La question de droit portait sur le point de départ de la prescription de l’article 2224 du code civil dans ce type d’opération. Fallait-il retenir la connaissance possible à la vente, ou les faits révélant l’impossibilité d’atteindre la rentabilité annoncée.

« Aux termes de ce texte, les actions personnelles ou mobilières se prescrivent par cinq ans à compter du jour où le titulaire d’un droit a connu ou aurait dû connaître les faits lui permettant de l’exercer. » « Il est jugé, en matière d’investissement immobilier locatif bénéficiant d’un dispositif de défiscalisation, que la manifestation du dommage pour l’acquéreur ne peut résulter que de faits susceptibles de lui révéler l’impossibilité d’obtenir la rentabilité prévue lors de la conclusion du contrat (3e Civ., 26 octobre 2022, pourvoi n° 21-19.898, publié). » « En statuant ainsi, après avoir constaté que la vente consistait en un investissement locatif bénéficiant d’un dispositif de défiscalisation, la cour d’appel a violé le texte susvisé. »

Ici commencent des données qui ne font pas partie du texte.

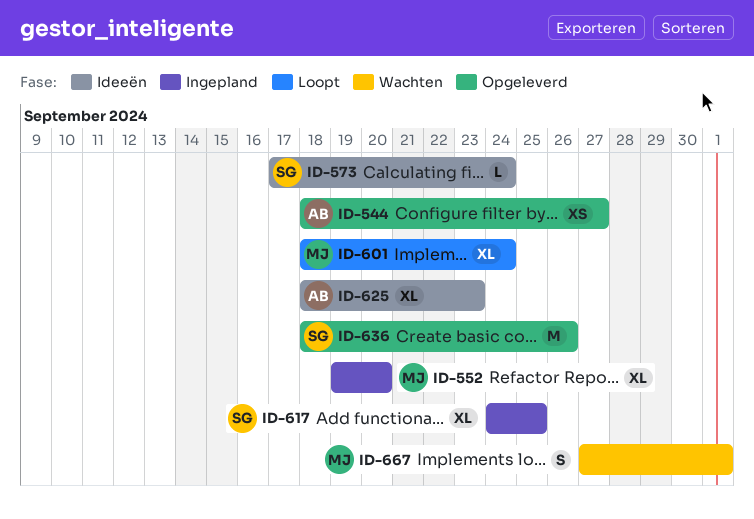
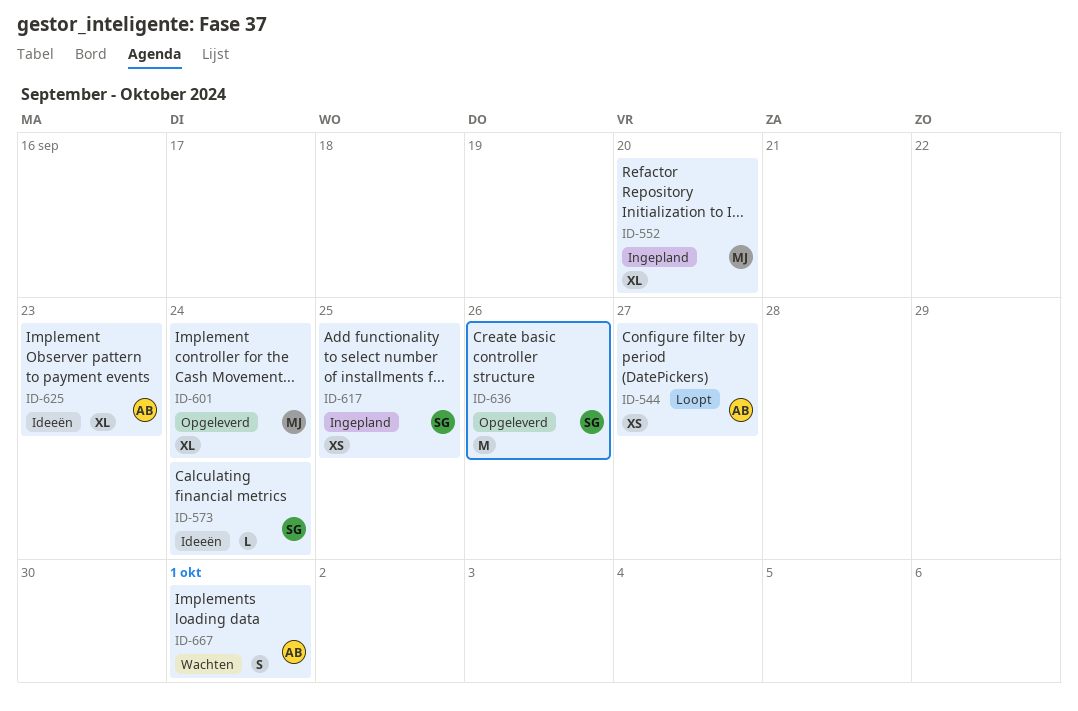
ID-544, status: Opgeleverd -> Loopt
ID-601, status: Loopt -> Opgeleverd
ID-617, estimate: XL -> XS
ID-667, owner: MJ -> AB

I – Le sens de la solution

A – Le point de départ subjectif et ses critères

L’article 2224 fonde un point de départ subjectif, tempéré par l’exigence d’une diligence raisonnable appréciée in concreto dans des conditions de fait déterminées. La Cour rappelle que la connaissance utile porte sur des faits, non sur une simple possibilité abstraite d’information au moment de la vente. L’argument tiré du délai de réflexion entre réservation et vente ne suffit pas à établir la connaissance des faits déclencheurs.

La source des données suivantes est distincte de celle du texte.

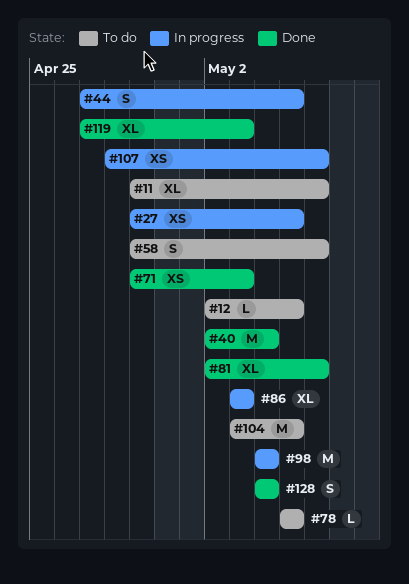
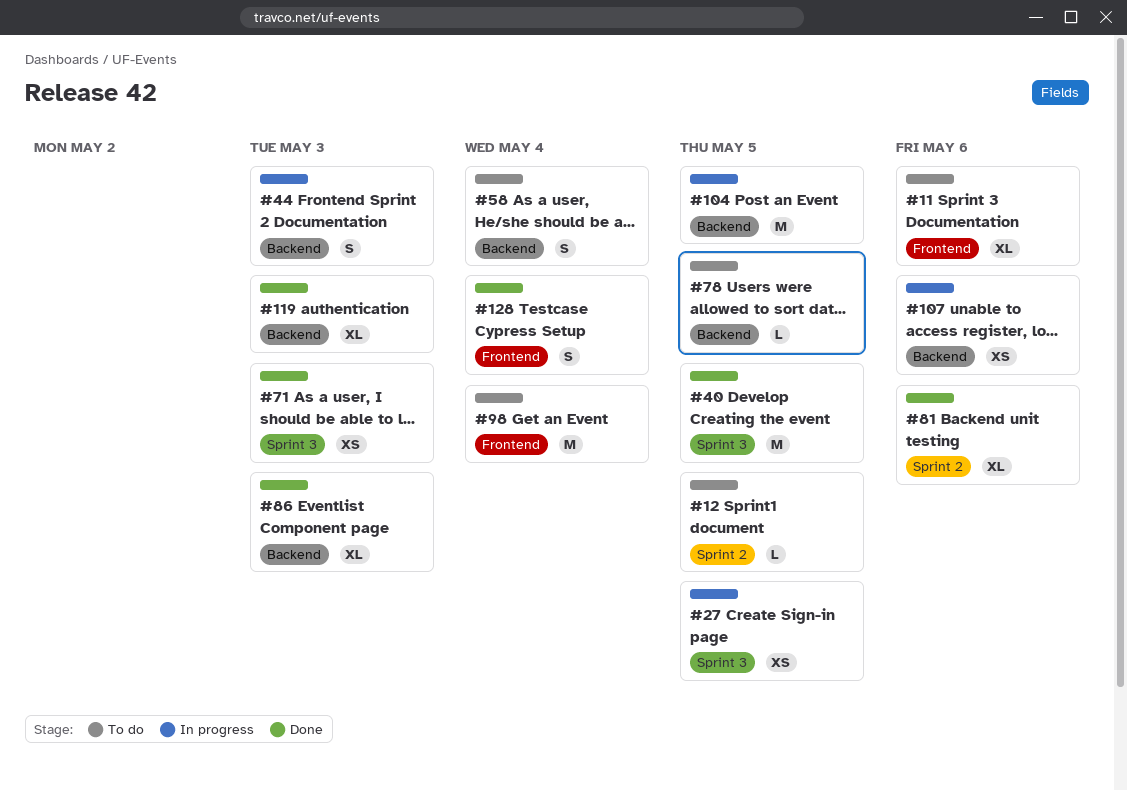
#40, due: May 4 -> May 5
#44, due: May 5 -> May 3
#58, due: May 6 -> May 4
#86, status: In progress -> Done
#98, status: In progress -> To do
#104, status: To do -> In progress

B – La spécificité des investissements défiscalisés et la connaissance du dommage

En présence d’un investissement locatif défiscalisé, la manifestation du dommage résulte d’indices concrets d’impossibilité d’atteindre la rentabilité contractualisée. La Cour consacre une approche finaliste, centrée sur la performance locative effectivement accessible dans le marché et dans l’immeuble considéré. La solution écarte l’idée que la simple surévaluation perçue à la vente suffirait à déclencher la prescription.

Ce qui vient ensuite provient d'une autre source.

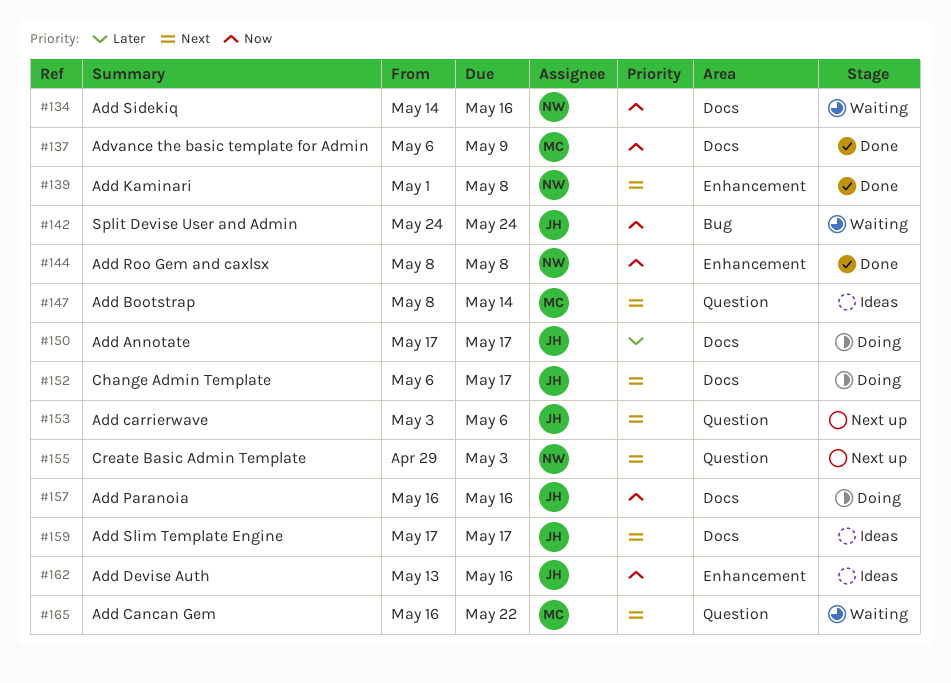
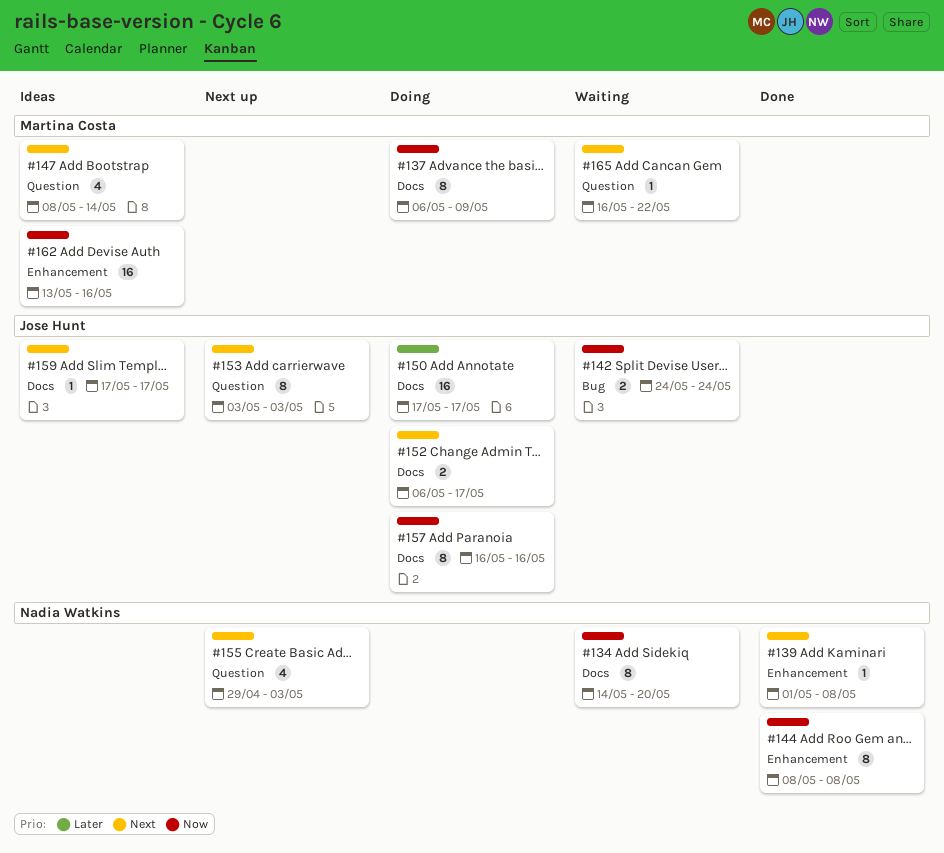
#134, due: May 16 -> May 20
#137, status: Done -> Doing
#153, due: May 6 -> May 3
#162, owner: Jose Hunt -> Martina Costa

Ce cadre éclaire la censure prononcée et appelle une appréciation de sa valeur et de sa portée.

II – Valeur et portée

A – Une consolidation d’une jurisprudence protectrice

Cette décision s’inscrit dans la continuité de l’arrêt publié du 26 octobre 2022, n° 21-19.898, rendu par la troisième chambre civile. La Cour y affirme déjà que le dommage se mesure à l’impossibilité d’obtenir la rentabilité promise, non à une vigilance théorique de l’acquéreur. La présente solution renforce la sécurité juridique des investisseurs non professionnels engagés dans des schémas défiscalisés standardisés. Elle réaffirme une exigence probatoire orientée vers les performances réelles, comme loyers constatés, vacance anormale ou charges excédentaires.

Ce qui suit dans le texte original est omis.